Political pain awaits super’s private markets push
Private equity is controversial again. That’s mostly due to the confusion that persists around how private equity assets are valued and the apparent smoothing of returns that goes on behind the scenes. But as big super funds increase their allocations to private equity and internalise their private equity teams, the problem might be in another area entirely.
The concerns that private equity managers express publicly and privately are basically the same: super funds will have a hard time attracting top-tier investment staff unless they’re willing to pay them what the average superannuant would consider to be an exorbitant amount of money – their money. What changes when that concern is expressed in private is their estimation of the scale of the problem. In public, it usually comes with the caveat that funds are doing all the right things – setting up offshore offices, working with good general partners. In private, the skepticism is overwhelming.

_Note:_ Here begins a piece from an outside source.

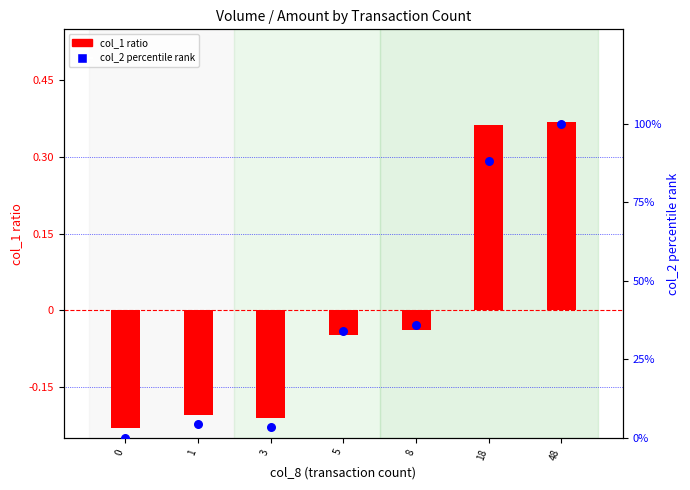

What are all the series names shown in the legend?

col_1 ratio, col_2 percentile rank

As PE investors, pension funds come with all sorts of agency problems that PE managers don’t have in the same helpings. For example: they’re being paid out of the money they’re managing on behalf of their members, making anything but the most frugal use of that money a potential political flashpoint. That’s been the case with everything from sporting sponsorships to… well, more sporting sponsorships.
PE managers are fond of pointing to the case of the Ontario Municipal Employees Retirement System (OMERS), a Canadian public pension fund that, from 2013 to 2021, had maintained a separate compensation scheme for its internal PE division that was designed to mirror market rates by allowing them a cut of profits from the deals they sealed, so long as those deals achieved an annualised eight per cent return over the course of their life.
However, OMERS later changed the terms of the agreement several times by cutting the share of profits from 10 per cent and (allegedly) amending it to require an eight per cent return every year rather than cumulatively. They then ditched that agreement altogether in a move that (allegedly) saw eight employees resign and one of their top dealmakers file a $US52 million wrongful termination suite when he was (allegedly) let go after he refused to agree to the new plan. OMERS says that it had a right to modify the compensation scheme because of its fiduciary duty to its half a million members. The whole thing was simply too expensive.
Executive pay among super funds is relatively restrained compared to what would be on offer in for-profit funds management businesses. It might become somewhat less so when super funds are trying to compete in a very expensive asset class, and that’ll doubtless be a problem in what sometimes seems like the most politicised pension market on earth.
One point that PE managers concede – and super funds gladly take – is the possibility that funds will be able to attract mission-driven investors who don’t mind foregoing multi-million dollar pay-packets for the opportunity to make somebody’s retirement better and contribute to society (a calling that the ruthless LBO ‘managers’ of 1980s classic Barbarians at the Gate would no doubt have viewed as something like charity). The counterfactual to this is that you tend to get better performance from people who are better paid.
In Paying for Performance in Public Pension Plans, researchers Yan Lu, Kevin Mullally and Sugata Ray
found that “higher paid CIOs outperform their counterparts by 47 – 60 basis points per year, largely through increased and superior investment in private equity and real estate” – generating an additional US$74.91-US$95.63 million in economic value”.
“We interpret our results as indicating that higher CIO compensation, at least in the long run, would lead to better performance outcomes that generate economic value for plans,” the researchers wrote. Such performance increases would likely mitigate the underfunding experienced by some public pension plans.”
Outraged by Compensation: Implications for Public Pension Performance, a paper by researcher Alexander Dyck, Paulo Manoel, and Adair Morse, has a similar finding – concerns over the politics of compensation leading to funds hiring cheaper (and potentially less skilled managers) with a deleterious effect on returns.
So, a tough choice awaits big super – pay up for talent and potentially face the wrath of the usual political hitmen. Or forego the heavy hitters and hope you can attract reformed ‘barbarians’ with hearts of gold.